Teeming with Mayan ruins, poisonous snakes, missionaries and anthropologists, the Lacandon rain forest, largest in the hemisphere north of the Amazon, stretches across southern Mexico and into Guatemala. It is home to 400 Lacandon Indians, heirs to the lowland Maya civilization that dominated the Yucatan Peninsula and Central America 12 centuries ago.
The forest is being devoured now by bulldozers, lumberjacks, land-hungry farmers and ranchers. But long before the last trees are felled, the Lacandon Indians will have joined the sad recessional that marks the extinction of primitive tribes. Already, as Robert Bruce notes in the introductory chapter of this book, there are more publications about the Lacandon than there are Lacandon.
Bruce, an anthropologist and linguist, has studied the Lacandon since 1956, lived with them, learned their language, and is, he believes, the only outsider ever to participate in their most sacred rite. It is Bruce's controversial argument that the Lacandon, whose primitive lives are based on hunting and slash-and-burn agriculture, are the direct cultural descendents of the advanced Mayans whose architectural and artistic genius can be seen at monumental ruins like Tikal, Copan, Chichen Itza and Palenque.

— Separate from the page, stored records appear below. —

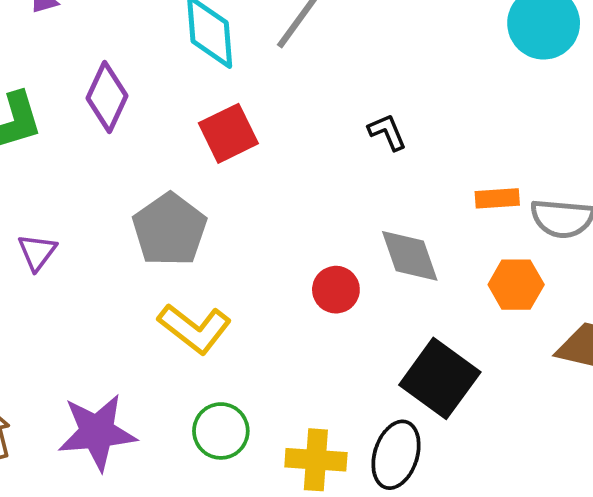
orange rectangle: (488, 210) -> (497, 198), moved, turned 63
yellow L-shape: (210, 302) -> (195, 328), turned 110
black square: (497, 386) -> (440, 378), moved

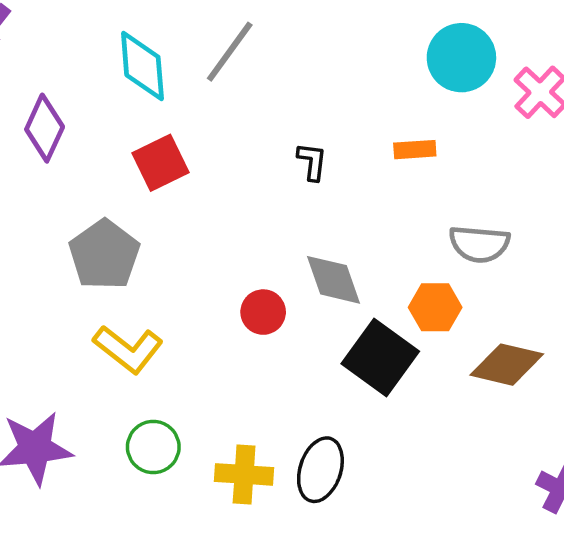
black L-shape: (387, 132) -> (312, 162), turned 30
orange rectangle: (497, 198) -> (415, 150), moved
black square: (440, 378) -> (380, 357), moved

But "The Last Lords of Palenque" is no academic treatise. Bruce provides the necessary background on the Lacandon, then turns the book over to Victor Perera. Perera is a mosaic of cultural experiences more complex than the Lacandon themselves: a Sephardic Jew, born in Guatamala where his father ran a department store, raised by Indian servant women. As a boy, he saw five bewildered Lacandon Indians who had been spirited out of the jungles to be exhibited like monkeys at a national fair. He was educated in the United States, has roamed the world as a journalist, and lives and teaches in California. At times, he sounds like a Californian out of a comic strip: Save the whales, save the trees, open your head, get in touch with your body, trace your roots. But his background and interests form a sensitivity poised to vibrate like a tuning fork in the presence of an ancient people under cultural and ecological siege just a few hundred miles from his birthplace.

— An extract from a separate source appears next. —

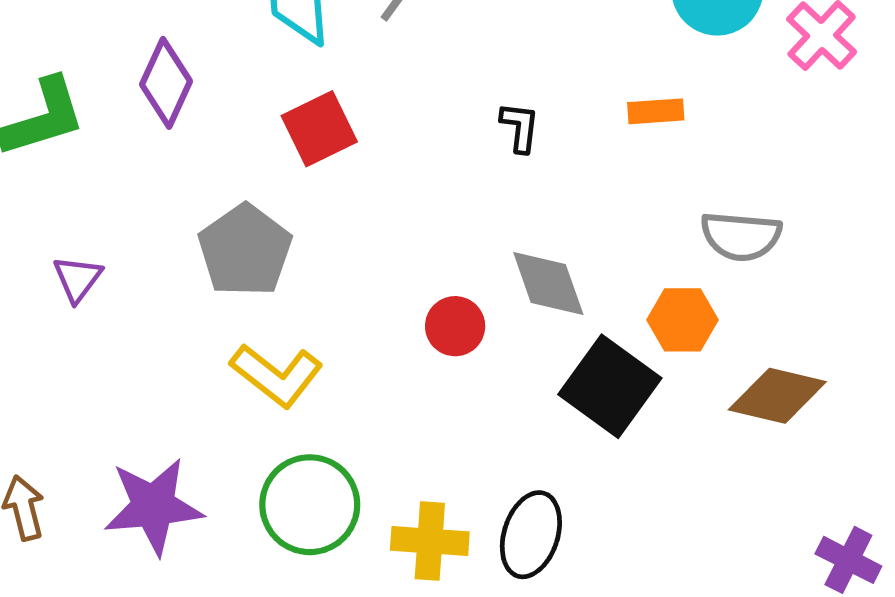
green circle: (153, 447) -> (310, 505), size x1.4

It could have led to a maudlin work, beseeching us to shed abstract tears for a romanticized race of noble savages. But there is nothing abstract, nor romanticized, about these Lacandon. Through Perera, we come to know an amazing variety of human responses to a society's final crisis. Perera converses with drunks and charlatans, craftsmen and fallen women, irrepressible children and ancient storytellers. We also meet the outriders of the forces that are destroying the Lacandon -- the self-assured missionaries whose individualistic preachments corrode Lacandon solidarity; the mahogany loggers destroying the Lacandon habitat. They are not villains, only somewhat limited humans proceeding according to their own lights, or just following orders.
Perera reacts to them all. The Lacandon women arouse him and he tosses in his hammock with sensual dreams, remembering the musk of the Indian women who cared for him as a child. He drinks the ceremonial balche' with the men, trades lascivious jokes with them and weaves unsteadily back to his hut. He harvests corn in the milpas carved from the jungle with machete and torch. He brings back gifts -- .22 ammunition, pocket knives, Bic lighters. He gossips with the Lacandon, and learns enough about their tangle of marriages, separations and spats to people a television soap opera. He tells loggers that cutting the forest could make the polar ice caps melt and they look at him with the bored expression of bureaucrats who've heard it all before.

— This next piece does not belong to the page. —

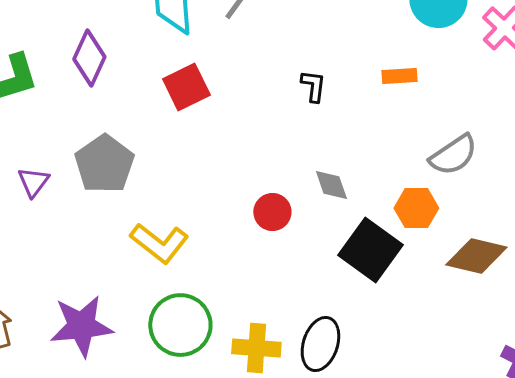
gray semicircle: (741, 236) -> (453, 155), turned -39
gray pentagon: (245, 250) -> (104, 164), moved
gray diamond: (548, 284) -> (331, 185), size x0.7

Most of all, he listens to Chan K'in of Naha', the t'o'ohil, religious and civic leader of the northern Lacandon. Chan K'in is the center of the book, as he is of his community, the inexhaustible repository of the Lacandon myths and fables, the interpreter of dreams. Mayan material culture may have been lost, but its spiritual and mystical richness lives on in Chan K'in. In his eighties, he still works his milpa, and the youngest of his three wives still bears him children.
Perera visited the Lacandon three times during the two years of the loggers' final assault on the forest around their community. His is a unique and respectful portrait of a proud people on the edge of the abyss, and of an ancient culture suddenly exposed to all the paraphernalia of Western civilization -- airplanes, radios, jeeps, foreign film crews.
There is a deterministic view that the impersonal and inevitable spread of technology dooms such a culture. But the Lacandon show that technology is not the problem. They can borrow a new technology and adapt it to their culture. But they cannot adapt to the destruction of their forest. It is not the Bic lighter that dooms the Lacandon, but the determination of others to exploit their land.